Aisha, the mother of our two foster children, George and Davina, died of breast cancer and was superbly cared for by St Christopher’s Hospice. My mother, Ruth, spent three weeks in Royal Trinity Hospice, where she lost her battle against throat cancer. Her peaceful death inspired our little children.

Hospices are homes providing the best end-of-life care. As charities, they depend on constant fundraising and people’s generosity. The question of the noble Lord, Lord Farmer, invites His Majesty’s Government to put hospices on a sure income footing and foundation. I invite His Majesty’s Government to apply to the funding of hospices the lesson of the RA Butler 1944 Education Act, which was replicated in Scotland in 1945 and in Northern Ireland in 1947. It repealed all previous education legislation, belatedly raised the school leaving age to 15 and made secondary education free and universal. The terms “voluntary aided” and “voluntary controlled” appeared in the Butler Act. Before this was enacted, the voluntary schools provided by churches were largely funded from the income of historic trusts or from the giving of the parishioners. In voluntary-aided schools, the church is responsible for only 10% of the cost of the upkeep of the building; the rest is provided for by the state.
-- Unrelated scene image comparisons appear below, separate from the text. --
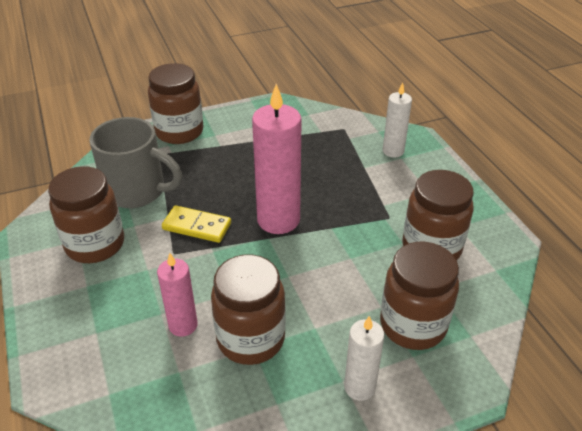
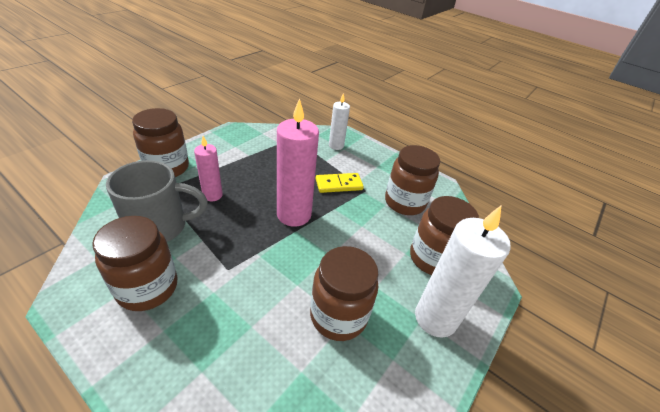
camera: 35 degrees left, 0 degrees up
(183, 325) = (277, 328): pink candle -> pink candle (212, 195)
(197, 226) = (233, 240): yellow domino -> yellow domino (339, 184)
(359, 387) = (435, 318): white candle -> white candle, size x1.75

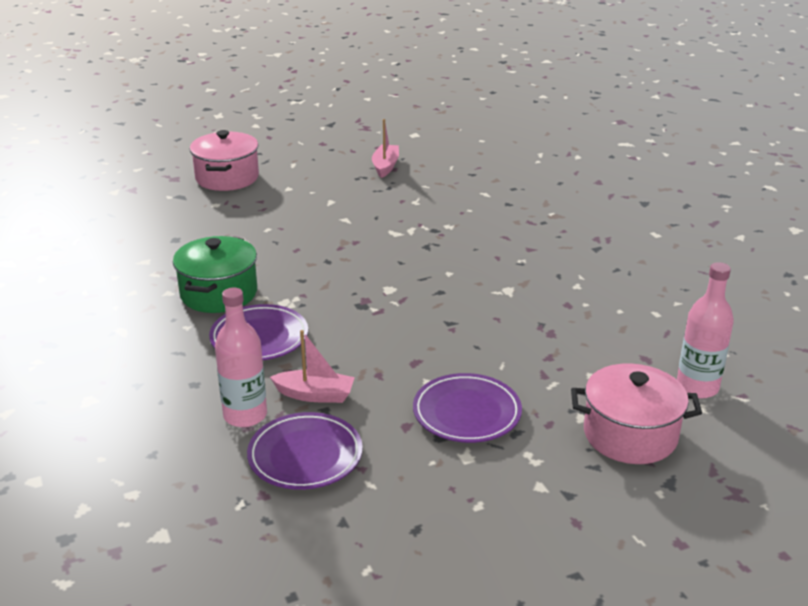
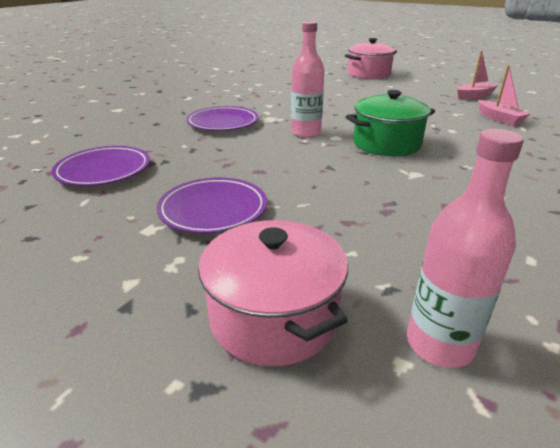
camera: 55 degrees right, 0 degrees up
(219, 293) = (254, 103): green pot -> green pot (386, 144)
(245, 415) = (136, 143): pink bottle -> pink bottle (305, 132)
(315, 395) = (179, 153): pink boat -> pink boat (499, 119)

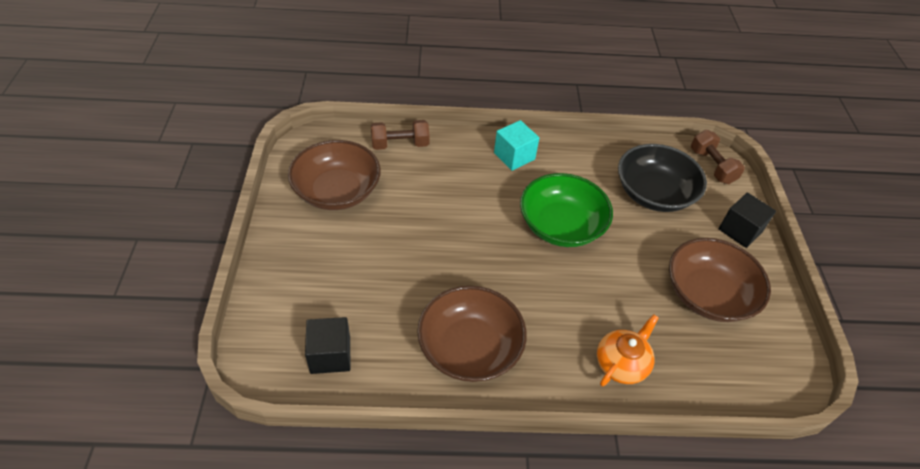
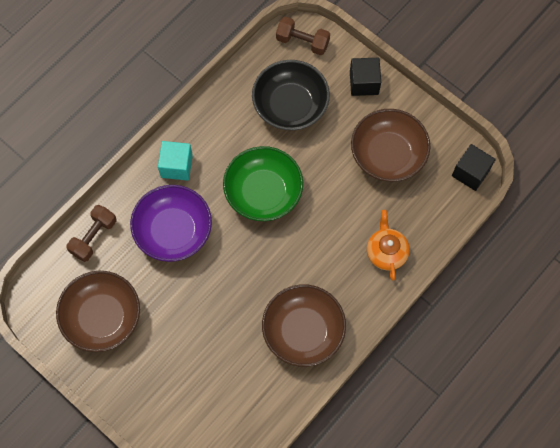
camera: 45 degrees left, 20 degrees up
(330, 355) = (238, 418): black cube -> black cube (470, 173)
(459, 188) = (173, 231): none -> purple bowl

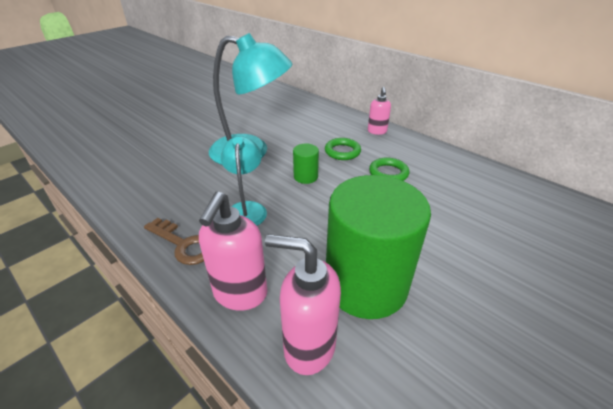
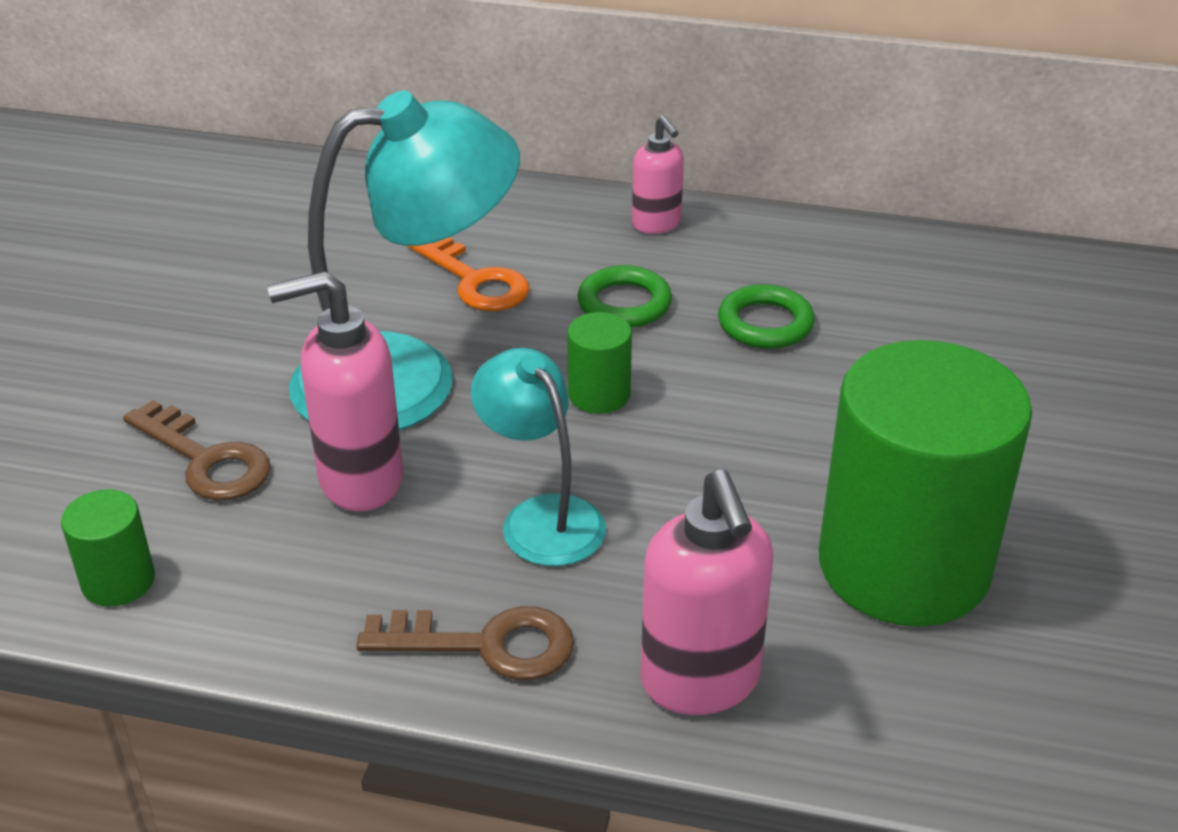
camera: 30 degrees left, 0 degrees up
(111, 180) = (118, 581): none -> green cylinder
(171, 156) = (206, 460): none -> brown key
(300, 131) = (474, 280): none -> orange key
(308, 346) = (897, 707): pink soap dispenser -> pink soap dispenser (359, 480)

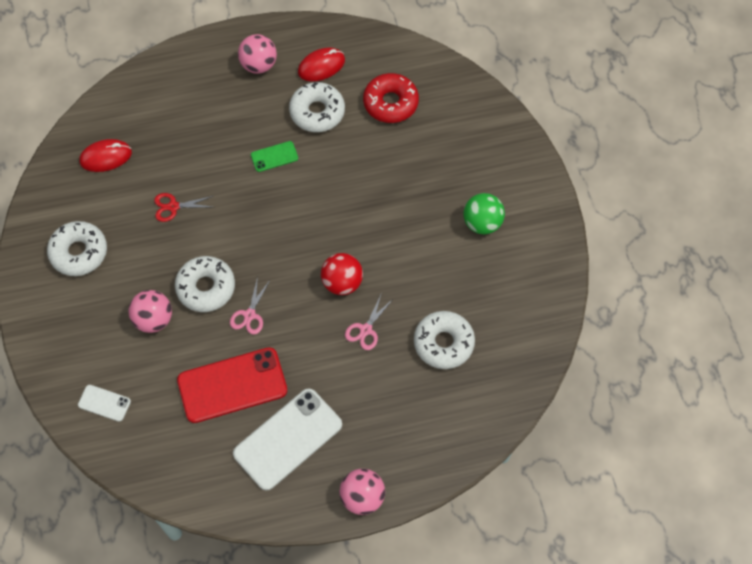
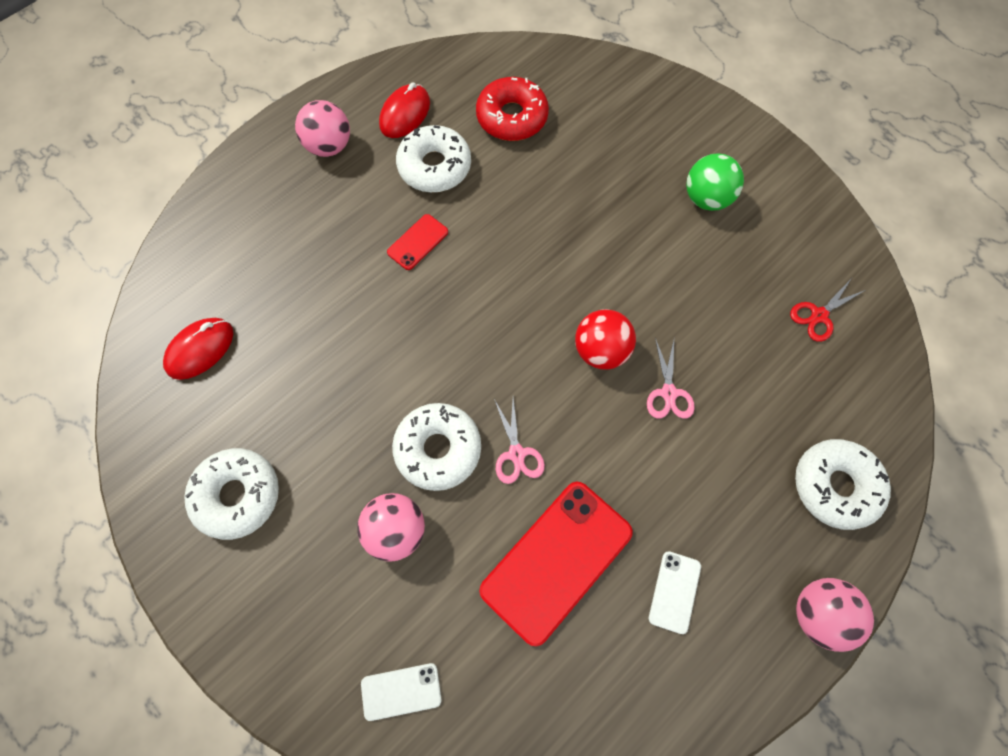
camera: 30 degrees left, 5 degrees up
(173, 207) = (329, 367): red scissors -> red scissors (819, 315)
(274, 157) = (418, 242): green phone -> red phone
(287, 439) = (674, 592): white phone -> white phone, size x0.47
(443, 343) = (767, 359): white donut -> white donut (835, 486)

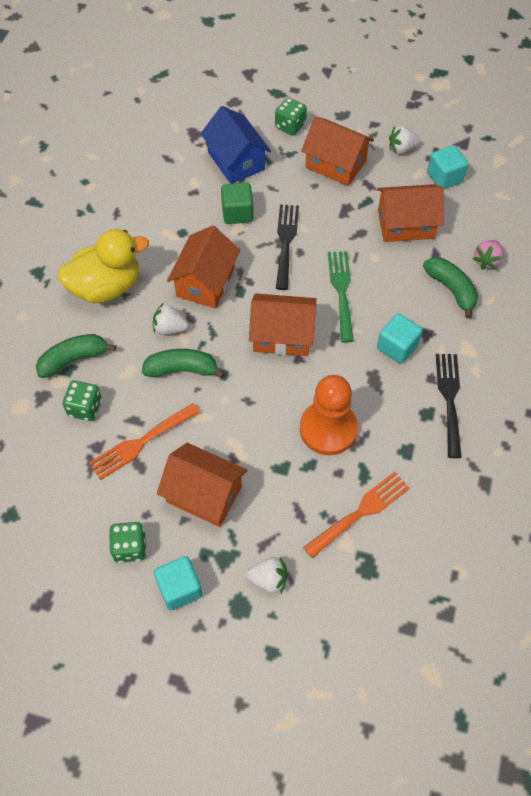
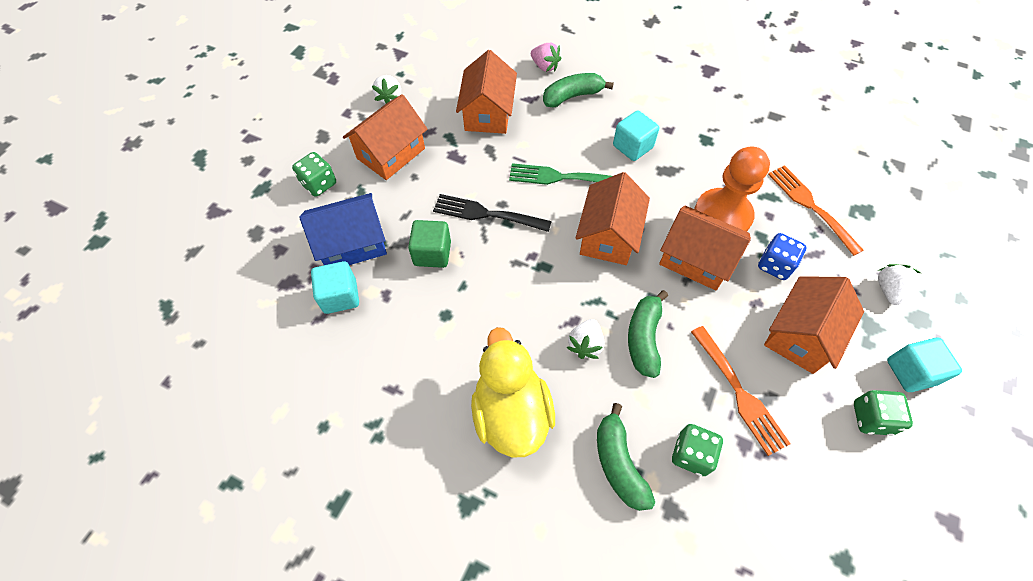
camera: 80 degrees left, 0 degrees up
(205, 282) = (525, 299): orange house -> orange house (696, 259)
(278, 475) = (775, 265): none -> blue dice
(444, 177) = (438, 74): turquoise cube -> turquoise cube (340, 296)
(449, 399) = (692, 121): black fork -> none

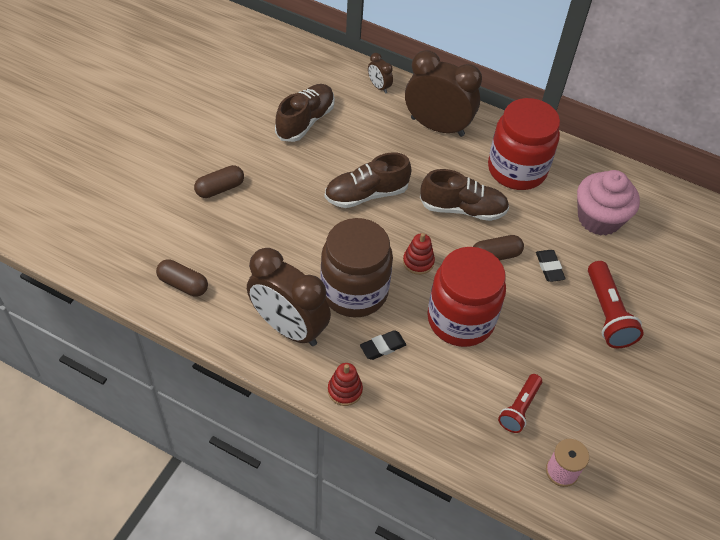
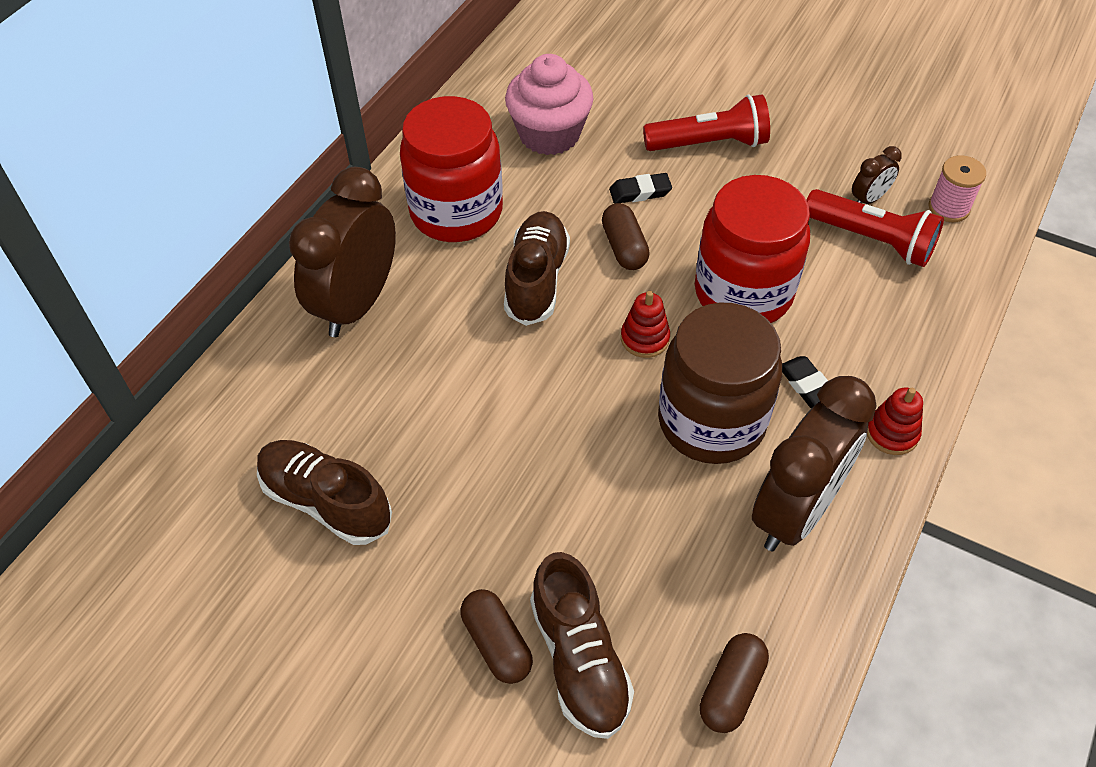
camera: 85 degrees left, 0 degrees up
(366, 194) = (508, 405): brown shoe -> brown shoe (579, 660)
(379, 87) = (248, 384): brown clock -> brown clock (868, 199)
(519, 408) = (872, 240): red flashlight -> red flashlight, size x1.53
Could His Majesty Government reimagine the funding of hospices in a similar way to the funding of voluntary-aided schools, not the voluntary-controlled schools, which are entirely funded by the state? Hospices need not be funded entirely by the state. A mixed funding model could work well, provided that government remains the last person standing in terms of funding. Hospices could become voluntary-aided hospices.